__What the task requires__:
Gather every line in the records below that contains the string "wondershare" and copy each of those lines in full.

__Task material__:
◆ ◆ ◆

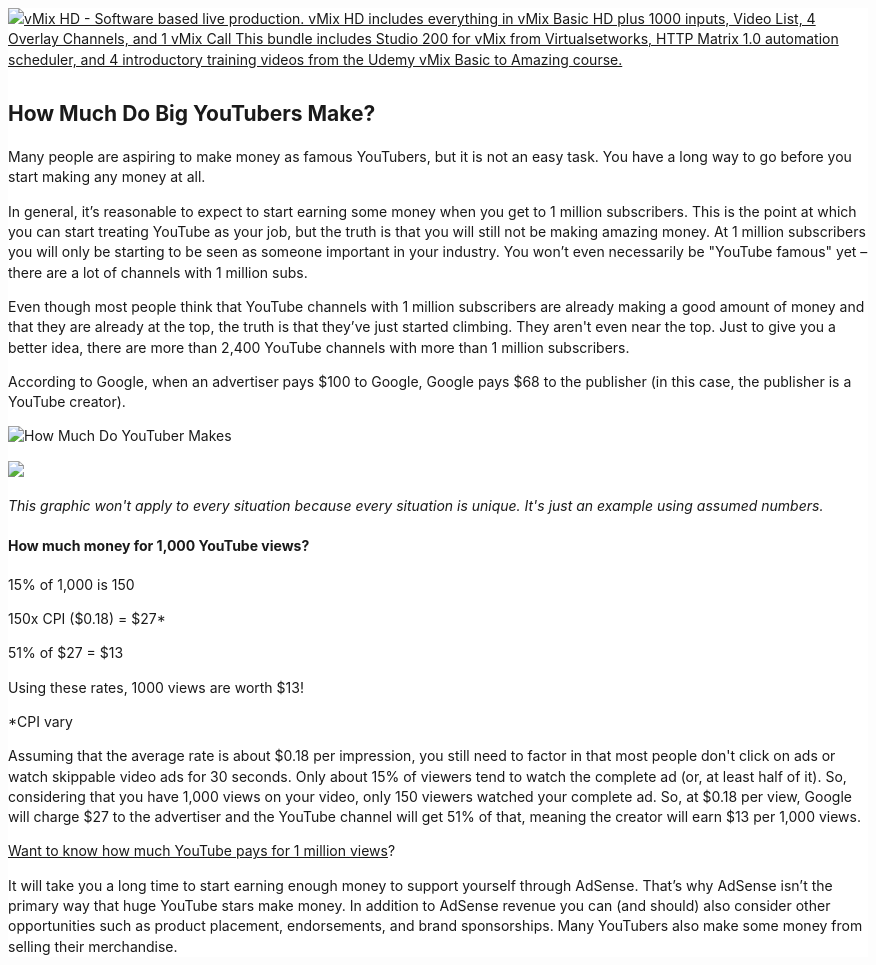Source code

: 
<a href="https://secure.2checkout.com/order/checkout.php?PRODS=4718730&QTY=1&AFFILIATE=108875&CART=1"> <img src="https://secure.avangate.com/images/merchant/ce9a6fb2becc2d235e62b125e9260102/products/copy_vMixCallScreenshot1-large.jpg" border="0">vMix HD - Software based live production. vMix HD includes everything in vMix Basic HD plus 1000 inputs, Video List, 4 Overlay Channels, and 1 vMix Call 
This bundle includes Studio 200 for vMix from Virtualsetworks, HTTP Matrix 1.0 automation scheduler, and 4 introductory training videos from the Udemy vMix Basic to Amazing course. </a>

## How Much Do Big YouTubers Make?

Many people are aspiring to make money as famous YouTubers, but it is not an easy task. You have a long way to go before you start making any money at all.

In general, it’s reasonable to expect to start earning some money when you get to 1 million subscribers. This is the point at which you can start treating YouTube as your job, but the truth is that you will still not be making amazing money. At 1 million subscribers you will only be starting to be seen as someone important in your industry. You won’t even necessarily be "YouTube famous" yet – there are a lot of channels with 1 million subs.

Even though most people think that YouTube channels with 1 million subscribers are already making a good amount of money and that they are already at the top, the truth is that they’ve just started climbing. They aren't even near the top. Just to give you a better idea, there are more than 2,400 YouTube channels with more than 1 million subscribers.

According to Google, when an advertiser pays $100 to Google, Google pays $68 to the publisher (in this case, the publisher is a YouTube creator).

![How Much Do YouTuber Makes](https://images.wondershare.com/filmora/article-images/how-much-do-youtubers-make.png)


<a href="https://shop.manycam.com/order/checkout.php?PRODS=17729331&QTY=1&AFFILIATE=108875&CART=1"><img src="https://secure.avangate.com/images/merchant/8230bea7d54bcdf99cdfe85cb07313d5/mcaffbanner600x500.png" border="0"></a>

_This graphic won't apply to every situation because every situation is unique. It's just an example using assumed numbers._

#### How much money for 1,000 YouTube views?

15% of 1,000 is 150

150x CPI ($0.18) = $27\*

51% of $27 = $13

Using these rates, 1000 views are worth $13!

\*CPI vary

Assuming that the average rate is about $0.18 per impression, you still need to factor in that most people don't click on ads or watch skippable video ads for 30 seconds. Only about 15% of viewers tend to watch the complete ad (or, at least half of it). So, considering that you have 1,000 views on your video, only 150 viewers watched your complete ad. So, at $0.18 per view, Google will charge $27 to the advertiser and the YouTube channel will get 51% of that, meaning the creator will earn $13 per 1,000 views.

[Want to know how much YouTube pays for 1 million views](https://tools.techidaily.com/wondershare/filmora/download/)?

It will take you a long time to start earning enough money to support yourself through AdSense. That’s why AdSense isn’t the primary way that huge YouTube stars make money. In addition to AdSense revenue you can (and should) also consider other opportunities such as product placement, endorsements, and brand sponsorships. Many YouTubers also make some money from selling their merchandise.
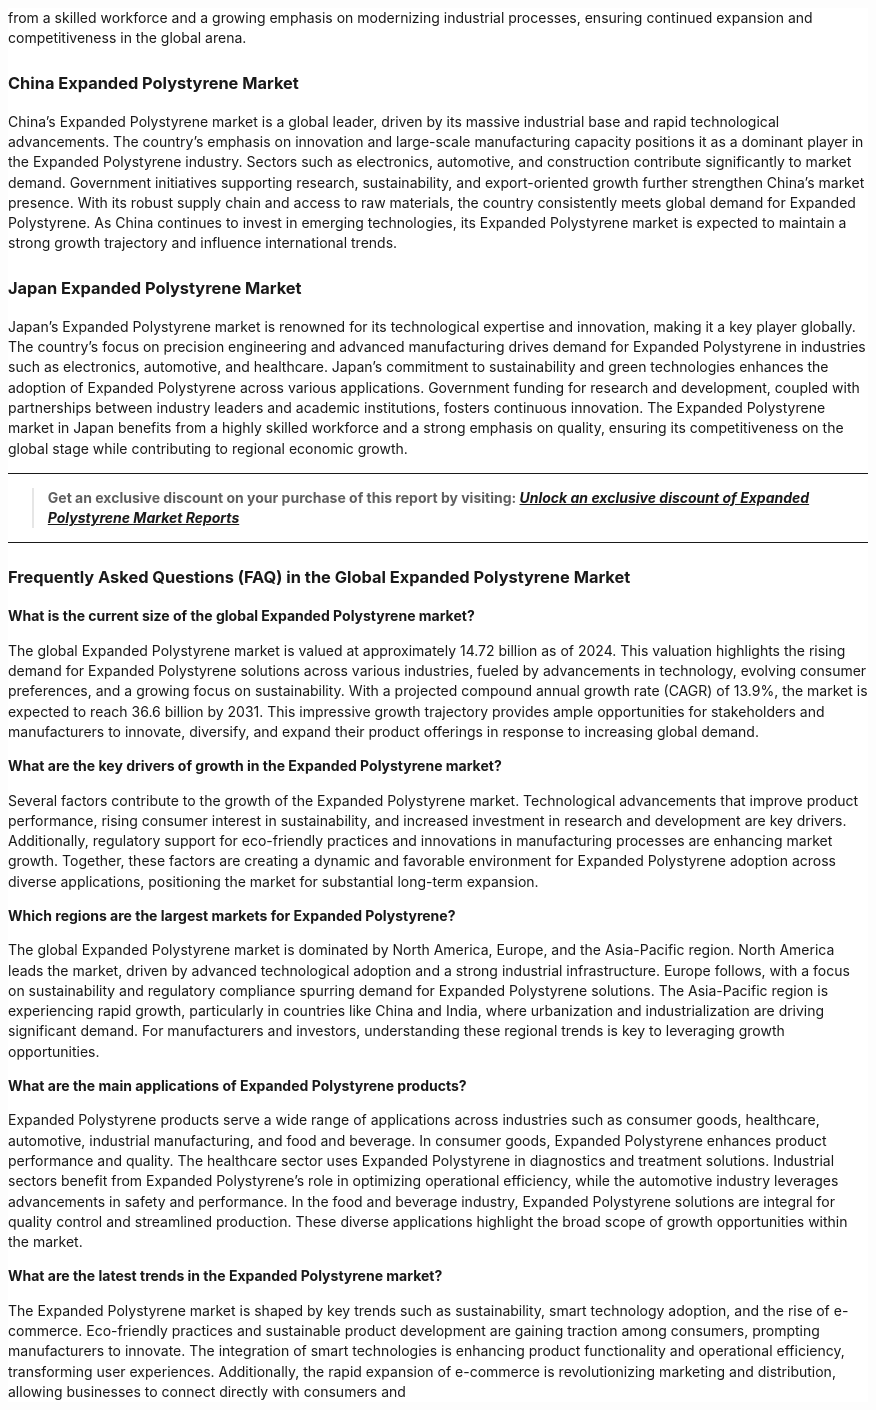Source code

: from a skilled workforce and a growing emphasis on modernizing industrial processes, ensuring continued expansion and competitiveness in the global arena.</p><h3>China Expanded Polystyrene Market</h3><p>China&rsquo;s Expanded Polystyrene market is a global leader, driven by its massive industrial base and rapid technological advancements. The country&rsquo;s emphasis on innovation and large-scale manufacturing capacity positions it as a dominant player in the Expanded Polystyrene industry. Sectors such as electronics, automotive, and construction contribute significantly to market demand. Government initiatives supporting research, sustainability, and export-oriented growth further strengthen China&rsquo;s market presence. With its robust supply chain and access to raw materials, the country consistently meets global demand for Expanded Polystyrene. As China continues to invest in emerging technologies, its Expanded Polystyrene market is expected to maintain a strong growth trajectory and influence international trends.</p><h3>Japan Expanded Polystyrene Market</h3><p>Japan&rsquo;s Expanded Polystyrene market is renowned for its technological expertise and innovation, making it a key player globally. The country&rsquo;s focus on precision engineering and advanced manufacturing drives demand for Expanded Polystyrene in industries such as electronics, automotive, and healthcare. Japan&rsquo;s commitment to sustainability and green technologies enhances the adoption of Expanded Polystyrene across various applications. Government funding for research and development, coupled with partnerships between industry leaders and academic institutions, fosters continuous innovation. The Expanded Polystyrene market in Japan benefits from a highly skilled workforce and a strong emphasis on quality, ensuring its competitiveness on the global stage while contributing to regional economic growth.</p><hr /><blockquote><p><strong>Get an exclusive discount on your purchase of this report by visiting: <em><a href="://marketresearchpulse.com/ask-for-discount/131198?utm_source=Github&amp;utm_medium=029">Unlock an exclusive discount of Expanded Polystyrene Market Reports</a></em>&nbsp;</strong></p></blockquote><hr /><h3>Frequently Asked Questions (FAQ) in the Global Expanded Polystyrene Market</h3><p><strong>What is the current size of the global Expanded Polystyrene market?</strong></p><p>The global Expanded Polystyrene market is valued at approximately 14.72 billion as of 2024. This valuation highlights the rising demand for Expanded Polystyrene solutions across various industries, fueled by advancements in technology, evolving consumer preferences, and a growing focus on sustainability. With a projected compound annual growth rate (CAGR) of 13.9%, the market is expected to reach 36.6 billion by 2031. This impressive growth trajectory provides ample opportunities for stakeholders and manufacturers to innovate, diversify, and expand their product offerings in response to increasing global demand.</p><p><strong>What are the key drivers of growth in the Expanded Polystyrene market?</strong></p><p>Several factors contribute to the growth of the Expanded Polystyrene market. Technological advancements that improve product performance, rising consumer interest in sustainability, and increased investment in research and development are key drivers. Additionally, regulatory support for eco-friendly practices and innovations in manufacturing processes are enhancing market growth. Together, these factors are creating a dynamic and favorable environment for Expanded Polystyrene adoption across diverse applications, positioning the market for substantial long-term expansion.</p><p><strong>Which regions are the largest markets for Expanded Polystyrene?</strong></p><p>The global Expanded Polystyrene market is dominated by North America, Europe, and the Asia-Pacific region. North America leads the market, driven by advanced technological adoption and a strong industrial infrastructure. Europe follows, with a focus on sustainability and regulatory compliance spurring demand for Expanded Polystyrene solutions. The Asia-Pacific region is experiencing rapid growth, particularly in countries like China and India, where urbanization and industrialization are driving significant demand. For manufacturers and investors, understanding these regional trends is key to leveraging growth opportunities.</p><p><strong>What are the main applications of Expanded Polystyrene products?</strong></p><p>Expanded Polystyrene products serve a wide range of applications across industries such as consumer goods, healthcare, automotive, industrial manufacturing, and food and beverage. In consumer goods, Expanded Polystyrene enhances product performance and quality. The healthcare sector uses Expanded Polystyrene in diagnostics and treatment solutions. Industrial sectors benefit from Expanded Polystyrene&rsquo;s role in optimizing operational efficiency, while the automotive industry leverages advancements in safety and performance. In the food and beverage industry, Expanded Polystyrene solutions are integral for quality control and streamlined production. These diverse applications highlight the broad scope of growth opportunities within the market.</p><p><strong>What are the latest trends in the Expanded Polystyrene market?</strong></p><p>The Expanded Polystyrene market is shaped by key trends such as sustainability, smart technology adoption, and the rise of e-commerce. Eco-friendly practices and sustainable product development are gaining traction among consumers, prompting manufacturers to innovate. The integration of smart technologies is enhancing product functionality and operational efficiency, transforming user experiences. Additionally, the rapid expansion of e-commerce is revolutionizing marketing and distribution, allowing businesses to connect directly with consumers and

◆ ◆ ◆

__Task response__:
![How Much Do YouTuber Makes](https://images.wondershare.com/filmora/article-images/how-much-do-youtubers-make.png)
[Want to know how much YouTube pays for 1 million views](https://tools.techidaily.com/wondershare/filmora/download/)?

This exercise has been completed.